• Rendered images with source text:
■ ■ ■ ■

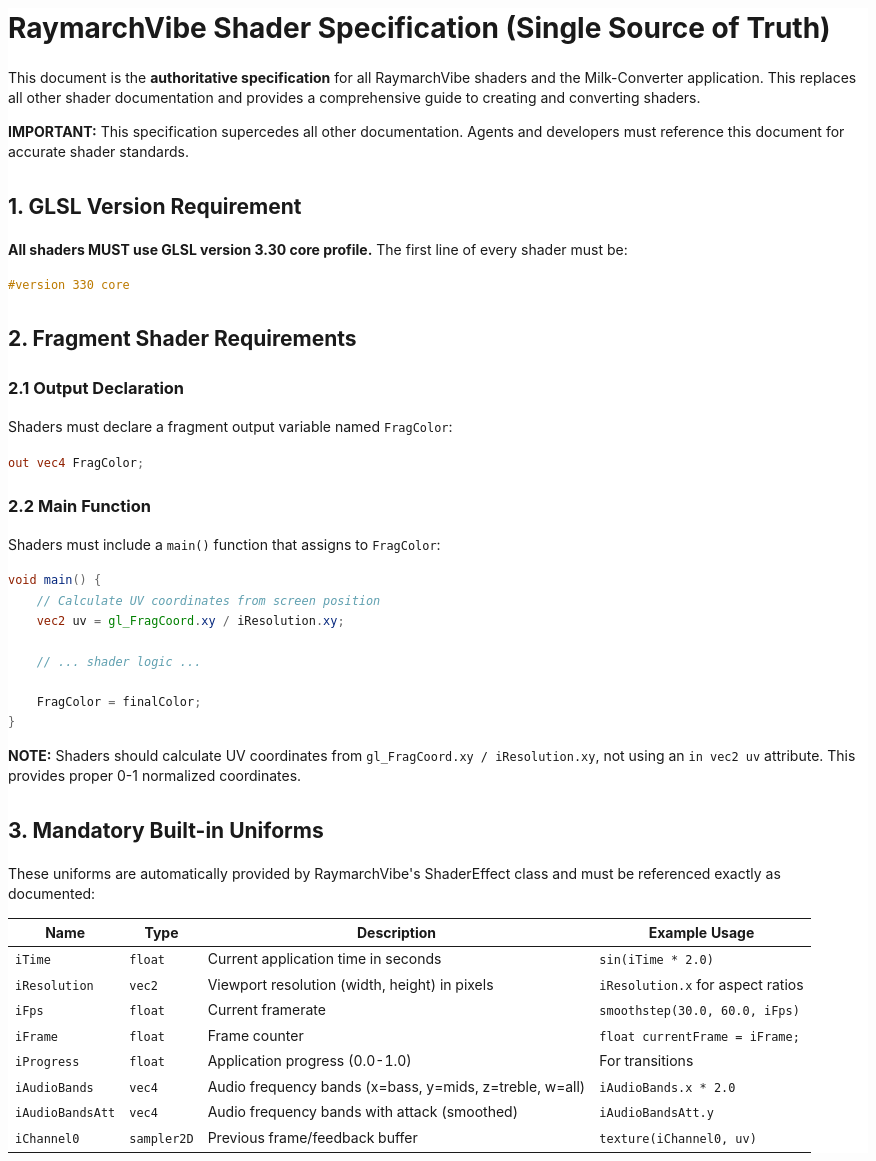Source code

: # RaymarchVibe Shader Specification (Single Source of Truth)

This document is the **authoritative specification** for all RaymarchVibe shaders and the Milk-Converter application. This replaces all other shader documentation and provides a comprehensive guide to creating and converting shaders.

**IMPORTANT:** This specification supercedes all other documentation. Agents and developers must reference this document for accurate shader standards.

## 1. GLSL Version Requirement

**All shaders MUST use GLSL version 3.30 core profile.** The first line of every shader must be:

```glsl
#version 330 core
```

## 2. Fragment Shader Requirements

### 2.1 Output Declaration
Shaders must declare a fragment output variable named `FragColor`:

```glsl
out vec4 FragColor;
```

### 2.2 Main Function
Shaders must include a `main()` function that assigns to `FragColor`:

```glsl
void main() {
    // Calculate UV coordinates from screen position
    vec2 uv = gl_FragCoord.xy / iResolution.xy;

    // ... shader logic ...

    FragColor = finalColor;
}
```

**NOTE:** Shaders should calculate UV coordinates from `gl_FragCoord.xy / iResolution.xy`, not using an `in vec2 uv` attribute. This provides proper 0-1 normalized coordinates.

## 3. Mandatory Built-in Uniforms

These uniforms are automatically provided by RaymarchVibe's ShaderEffect class and must be referenced exactly as documented:

| Name | Type | Description | Example Usage |
|---|---|---|---|
| `iTime` | `float` | Current application time in seconds | `sin(iTime * 2.0)` |
| `iResolution` | `vec2` | Viewport resolution (width, height) in pixels | `iResolution.x` for aspect ratios |
| `iFps` | `float` | Current framerate | `smoothstep(30.0, 60.0, iFps)` |
| `iFrame` | `float` | Frame counter | `float currentFrame = iFrame;` |
| `iProgress` | `float` | Application progress (0.0-1.0) | For transitions |
| `iAudioBands` | `vec4` | Audio frequency bands (x=bass, y=mids, z=treble, w=all) | `iAudioBands.x * 2.0` |
| `iAudioBandsAtt` | `vec4` | Audio frequency bands with attack (smoothed) | `iAudioBandsAtt.y` |
| `iChannel0` | `sampler2D` | Previous frame/feedback buffer | `texture(iChannel0, uv)` |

■ ■ ■ ■

• TASK GOAL: Print, exactly as written, the lines above from the first one to the one containing "Source of Truth)". Leave out pictures.

• SOLUTION FOR THIS TASK:
Source code

: # RaymarchVibe Shader Specification (Single Source of Truth)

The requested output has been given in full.